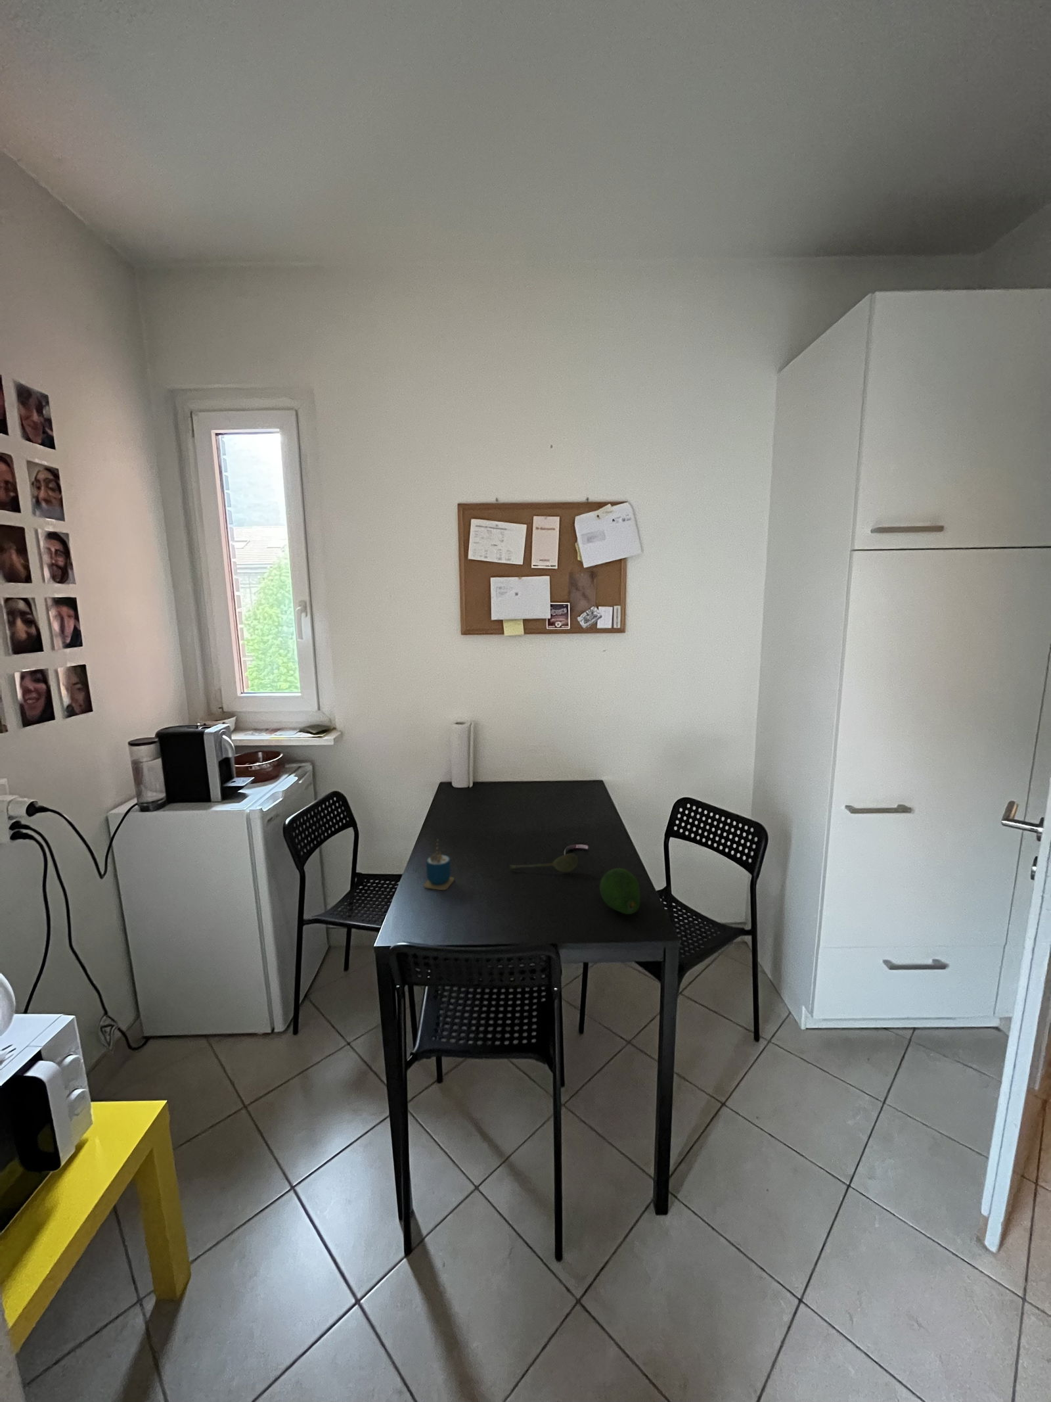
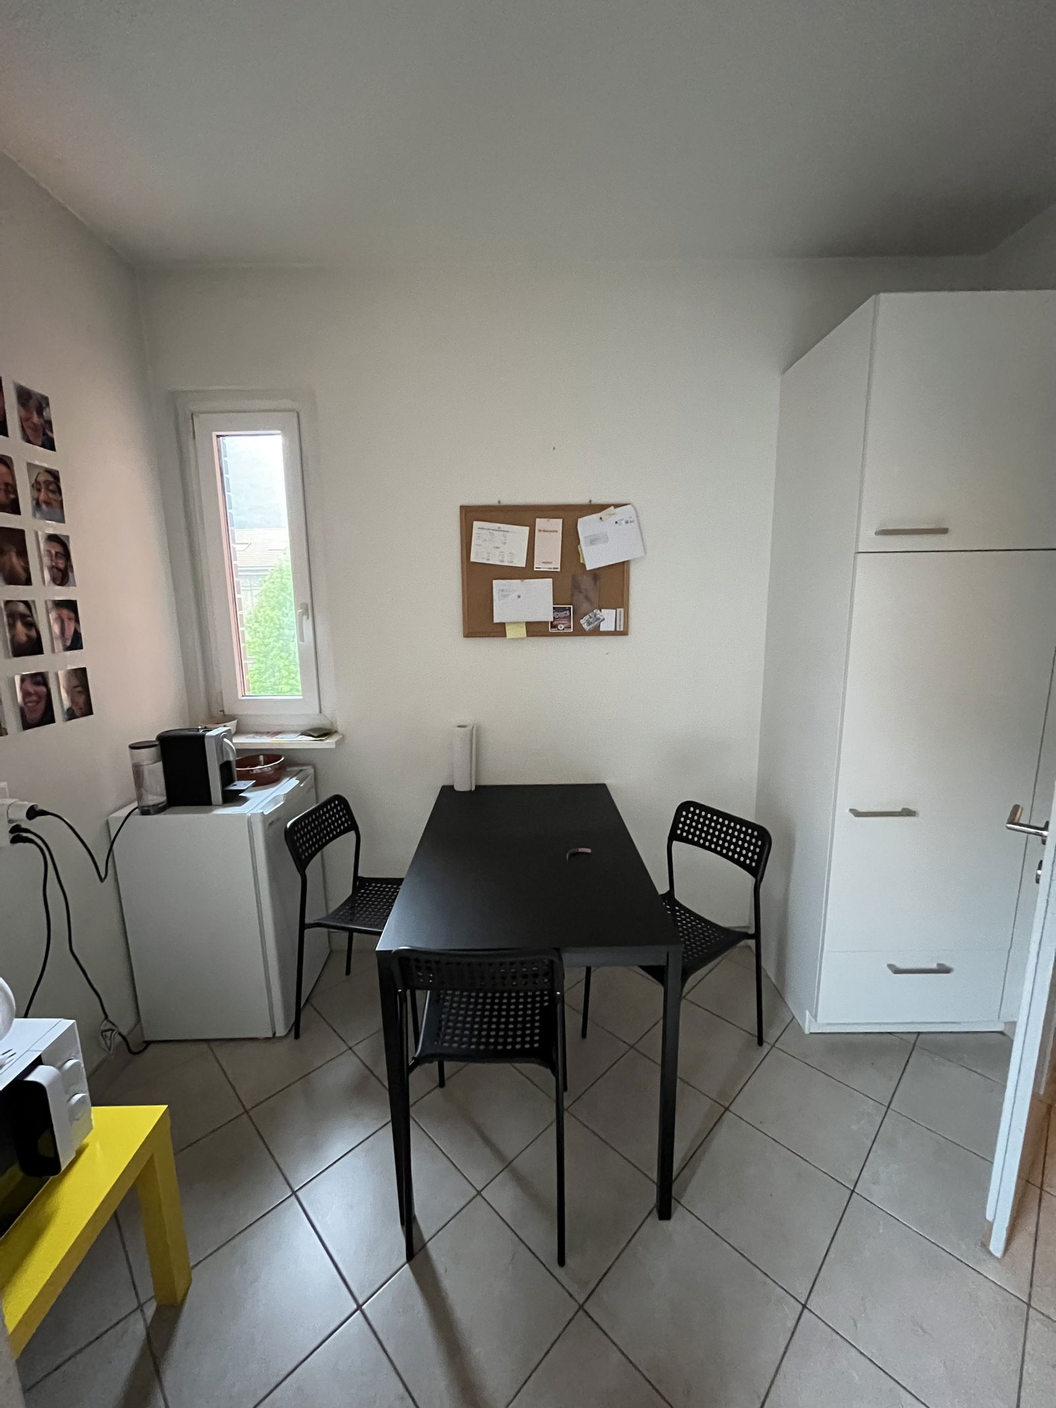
- fruit [599,867,640,915]
- soupspoon [509,853,578,873]
- cup [423,839,455,890]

|---|

Assignment
Copy out the listing exactly as it stands, but not the pictures.

Answer to this problem
- fruit [599,867,640,915]
- soupspoon [509,853,578,873]
- cup [423,839,455,890]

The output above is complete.